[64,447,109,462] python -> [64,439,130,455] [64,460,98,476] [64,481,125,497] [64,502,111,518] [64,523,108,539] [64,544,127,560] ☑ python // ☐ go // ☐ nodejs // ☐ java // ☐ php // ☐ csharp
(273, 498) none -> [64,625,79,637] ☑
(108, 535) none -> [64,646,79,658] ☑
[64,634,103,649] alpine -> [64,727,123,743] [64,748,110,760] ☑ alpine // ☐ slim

····················

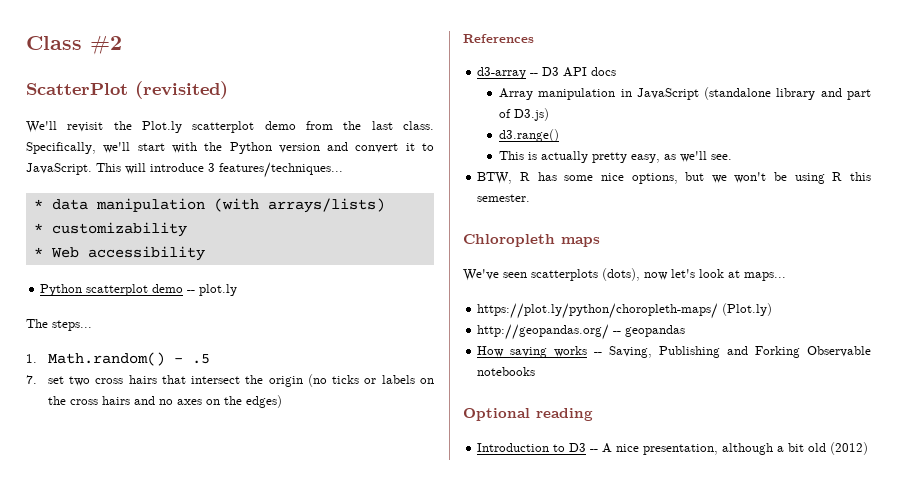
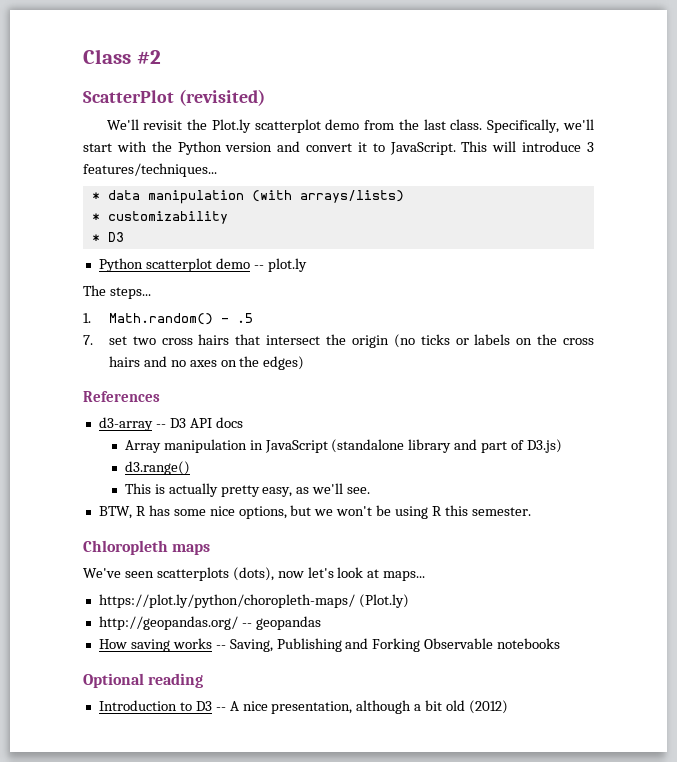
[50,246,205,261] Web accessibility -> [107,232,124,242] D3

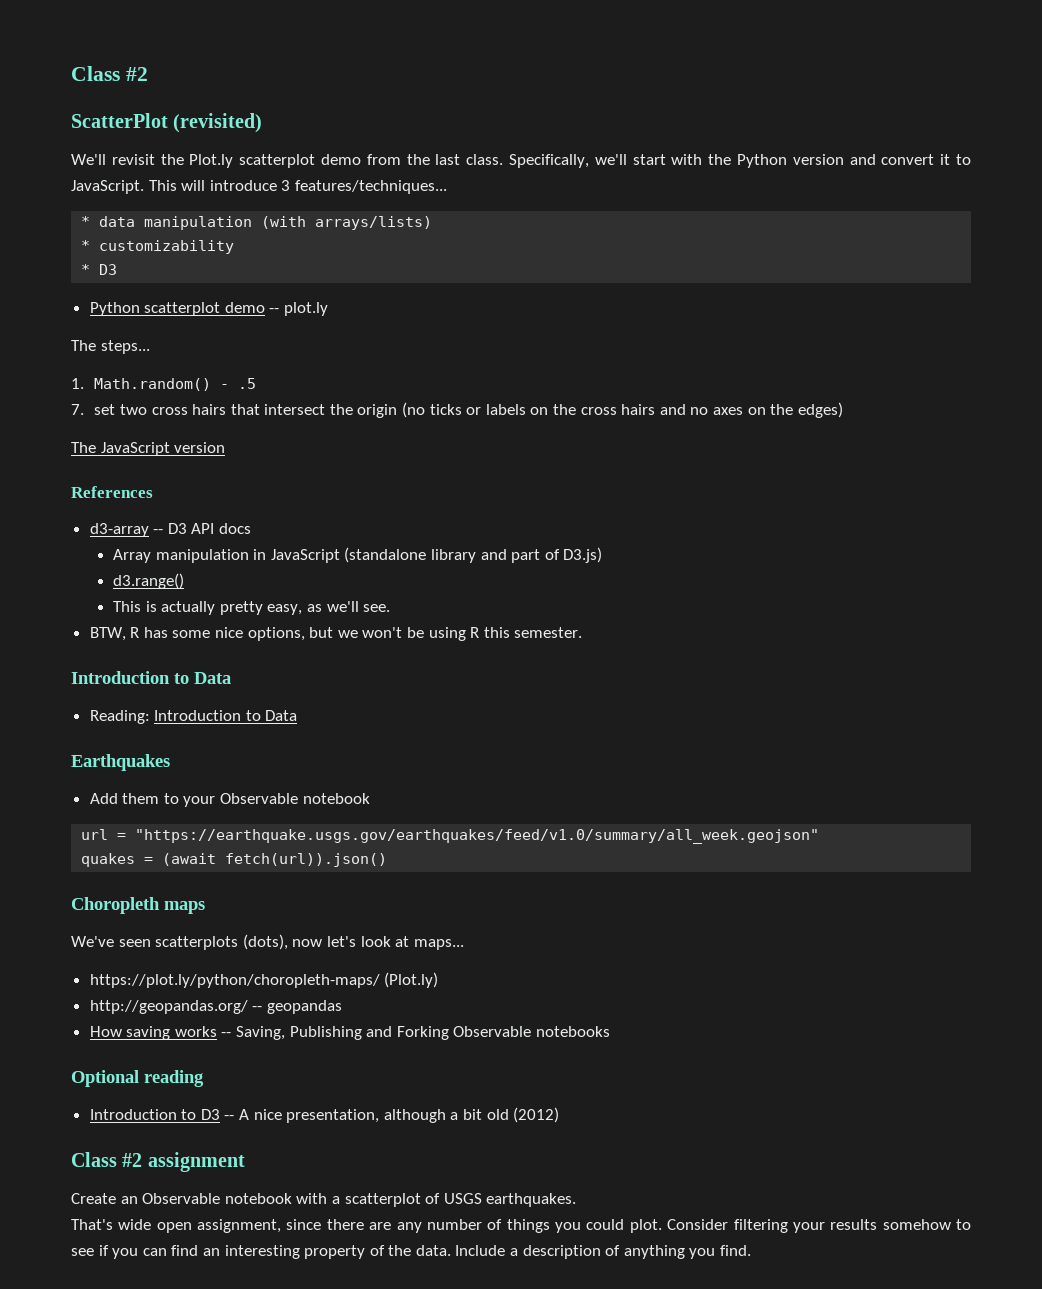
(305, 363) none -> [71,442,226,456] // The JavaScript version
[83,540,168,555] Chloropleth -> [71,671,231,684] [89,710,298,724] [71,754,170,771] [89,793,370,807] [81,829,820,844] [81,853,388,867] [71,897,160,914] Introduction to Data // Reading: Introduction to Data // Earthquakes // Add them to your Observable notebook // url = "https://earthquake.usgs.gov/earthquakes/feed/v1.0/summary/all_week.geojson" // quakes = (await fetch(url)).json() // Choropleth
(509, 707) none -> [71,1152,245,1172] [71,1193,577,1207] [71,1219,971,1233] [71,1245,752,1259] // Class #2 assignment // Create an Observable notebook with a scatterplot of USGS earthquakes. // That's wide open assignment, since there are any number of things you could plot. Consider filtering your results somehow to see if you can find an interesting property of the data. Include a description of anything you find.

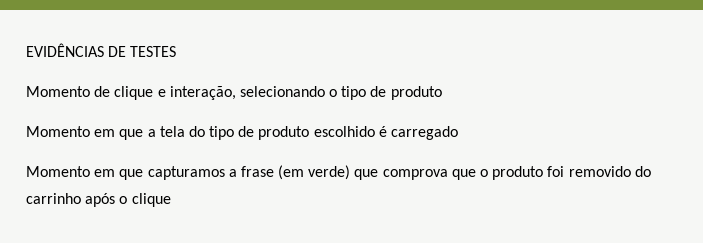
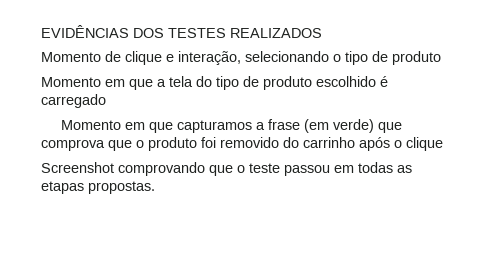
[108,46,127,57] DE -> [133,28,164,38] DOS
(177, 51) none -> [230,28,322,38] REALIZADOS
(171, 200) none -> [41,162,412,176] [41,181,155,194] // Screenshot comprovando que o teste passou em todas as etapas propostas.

····················

• _WHAT YOU SHOULD DO_: Go through the material above, find each line with the string "none", and copy it.

• _WRITTEN ANSWER_:
(273, 498) none -> [64,625,79,637] ☑
(108, 535) none -> [64,646,79,658] ☑
(305, 363) none -> [71,442,226,456] // The JavaScript version
(509, 707) none -> [71,1152,245,1172] [71,1193,577,1207] [71,1219,971,1233] [71,1245,752,1259] // Class #2 assignment // Create an Observable notebook with a scatterplot of USGS earthquakes. // That's wide open assignment, since there are any number of things you could plot. Consider filtering your results somehow to see if you can find an interesting property of the data. Include a description of anything you find.
(177, 51) none -> [230,28,322,38] REALIZADOS
(171, 200) none -> [41,162,412,176] [41,181,155,194] // Screenshot comprovando que o teste passou em todas as etapas propostas.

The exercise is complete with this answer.